Exercise aim:
Across all the entries below, count each line that holds "Food" and report the figure only.
*** Opening Material for this exercise ***
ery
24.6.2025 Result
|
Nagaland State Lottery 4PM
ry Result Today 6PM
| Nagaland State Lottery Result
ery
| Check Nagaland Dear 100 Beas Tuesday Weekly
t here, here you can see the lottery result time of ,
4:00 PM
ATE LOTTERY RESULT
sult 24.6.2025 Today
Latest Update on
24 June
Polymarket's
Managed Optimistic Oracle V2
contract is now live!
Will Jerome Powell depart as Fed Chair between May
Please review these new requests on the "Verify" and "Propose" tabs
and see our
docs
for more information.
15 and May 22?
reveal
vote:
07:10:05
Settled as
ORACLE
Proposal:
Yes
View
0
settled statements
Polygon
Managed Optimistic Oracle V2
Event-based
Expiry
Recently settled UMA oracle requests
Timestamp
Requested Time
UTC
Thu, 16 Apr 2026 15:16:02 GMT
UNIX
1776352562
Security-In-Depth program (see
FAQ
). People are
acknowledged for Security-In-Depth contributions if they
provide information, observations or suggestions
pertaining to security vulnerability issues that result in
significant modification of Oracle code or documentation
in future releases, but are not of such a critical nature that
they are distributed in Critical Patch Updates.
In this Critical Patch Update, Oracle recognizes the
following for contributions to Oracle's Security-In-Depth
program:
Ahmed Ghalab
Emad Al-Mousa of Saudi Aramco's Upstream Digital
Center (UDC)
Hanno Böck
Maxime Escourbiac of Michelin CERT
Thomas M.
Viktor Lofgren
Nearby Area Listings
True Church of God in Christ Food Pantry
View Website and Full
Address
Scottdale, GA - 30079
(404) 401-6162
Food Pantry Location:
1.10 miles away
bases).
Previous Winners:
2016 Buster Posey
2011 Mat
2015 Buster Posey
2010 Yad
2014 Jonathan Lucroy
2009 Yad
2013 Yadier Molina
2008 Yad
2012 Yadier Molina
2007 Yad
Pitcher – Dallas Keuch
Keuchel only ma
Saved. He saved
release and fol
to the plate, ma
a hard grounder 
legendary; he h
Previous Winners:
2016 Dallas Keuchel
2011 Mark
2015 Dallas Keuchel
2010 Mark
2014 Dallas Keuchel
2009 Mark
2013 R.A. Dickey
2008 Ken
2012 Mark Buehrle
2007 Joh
*** Closing Material for this exercise ***
Task response:
2